Winston AI is a preferred tool for detecting AI-generated content created by models such as ChatGPT, Google Gemini, LLAMA, and other well-known LLMs. It is designed for use across a wide range of contexts, including academia, enterprise, and journalism. Winston AI is recognized for having one of the most accurate and up-to-date detection systems available. The tool is not free. The advertised free account is actually a free trial, limited to 2,000 words over 7 days. Premium plans start at $12/month (80,000 words) or $19/month (200,000 words).
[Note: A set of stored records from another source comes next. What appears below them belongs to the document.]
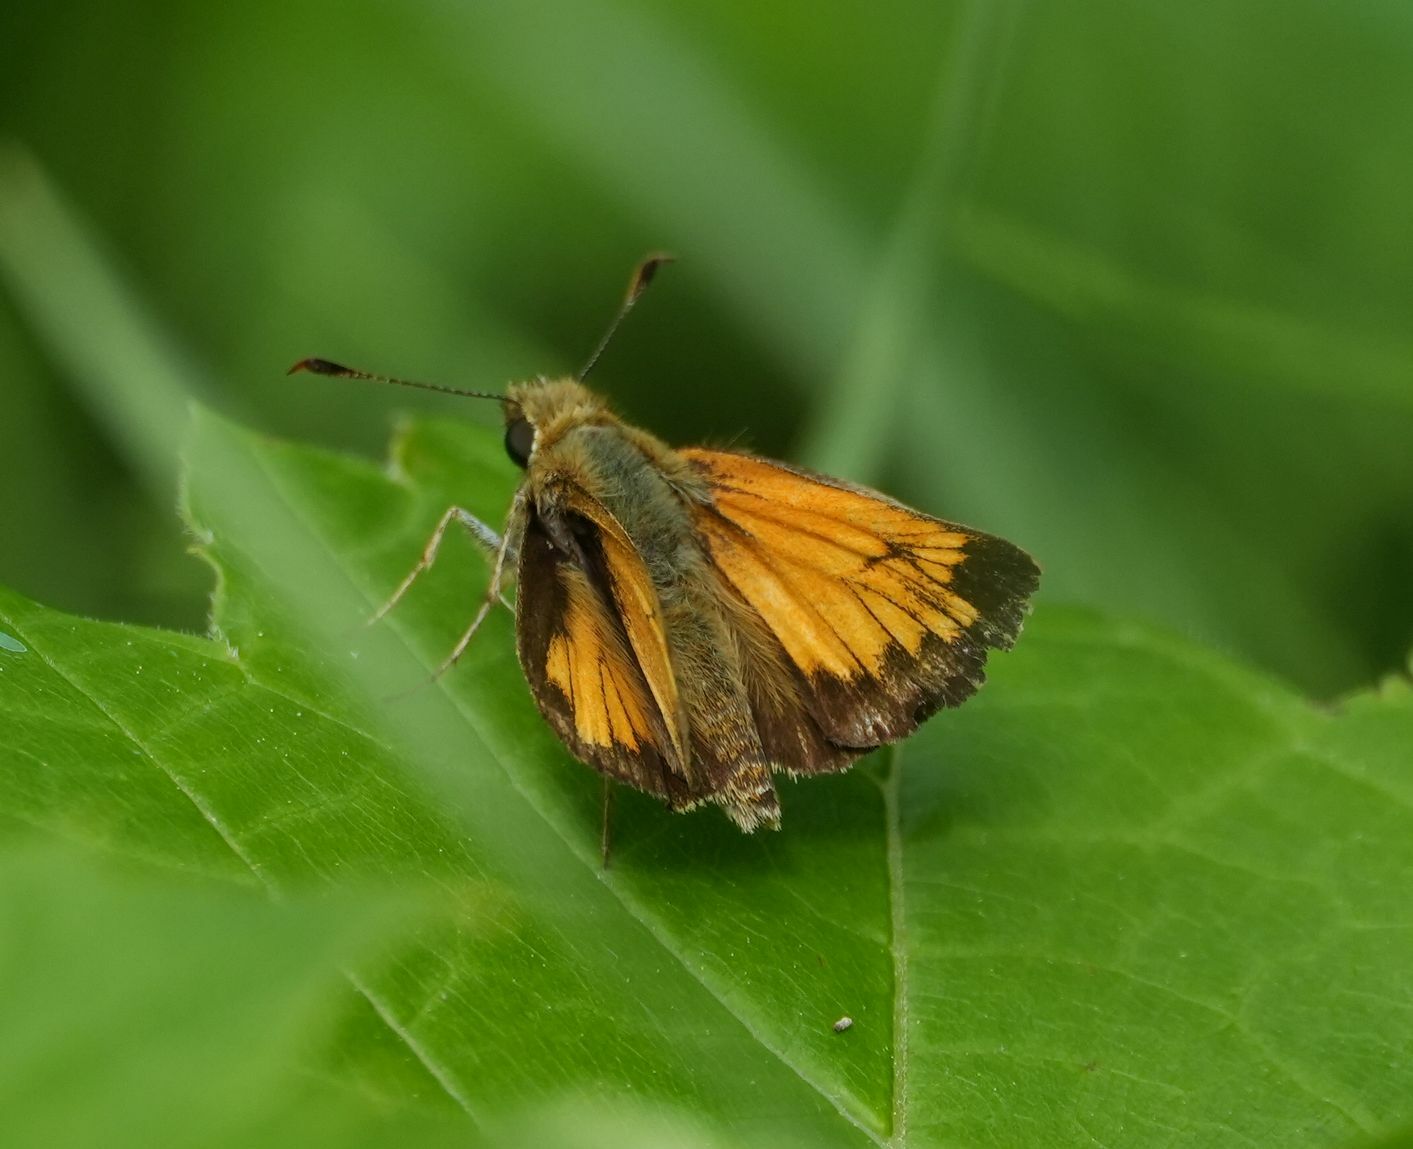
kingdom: Animalia
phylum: Arthropoda
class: Insecta
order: Lepidoptera
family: Hesperiidae
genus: Lon
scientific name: Lon hobomok
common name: Hobomok skipper
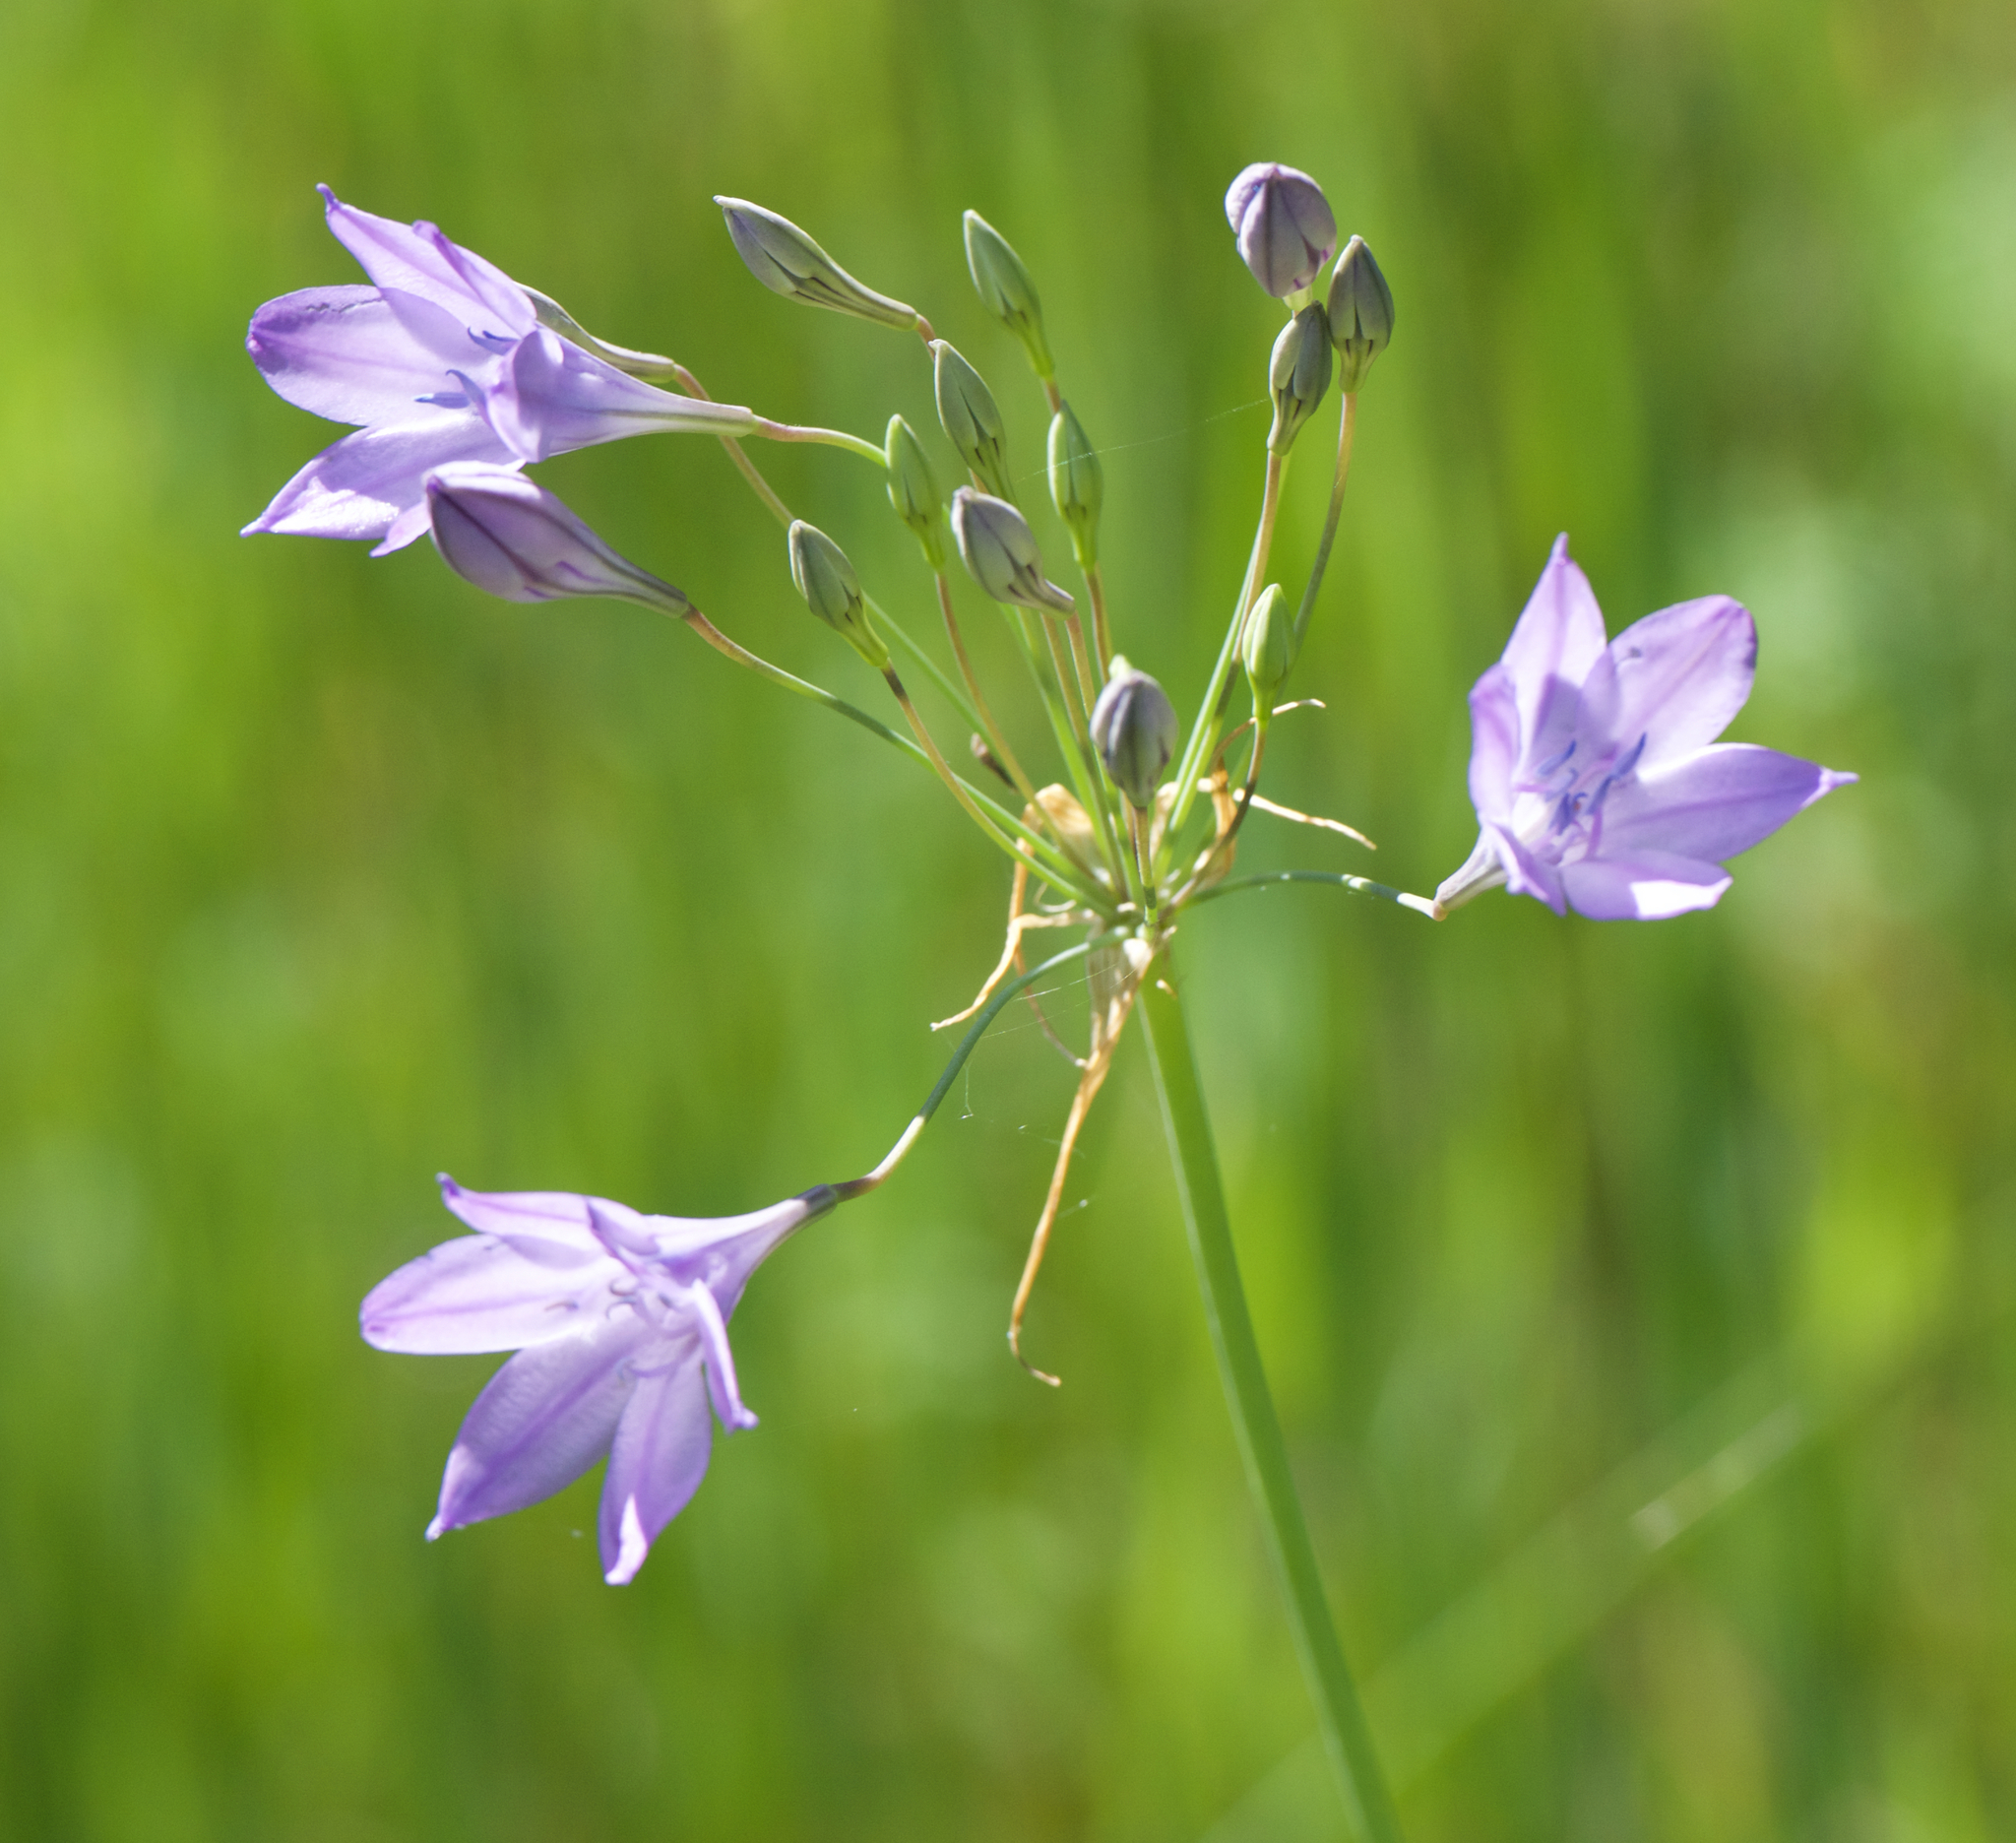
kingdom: Plantae
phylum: Tracheophyta
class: Liliopsida
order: Asparagales
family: Asparagaceae
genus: Triteleia
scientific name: Triteleia laxa
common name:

It’s important to note that no AI-generated content detection tool is fully accurate or reliable enough to serve as definitive evidence of inappropriate AI use in academic work. These tools can produce both false negatives—failing to detect AI-generated content—and false positives—incorrectly identifying human-written content as AI-generated. For example, in June 2023, Turnitin acknowledged that its AI detection tool had a higher false positive rate than originally claimed. In the current context, AI detection tools should be viewed as aids for instructors to efficiently flag potentially suspicious content, but human review and judgment are still essential for making final determinations.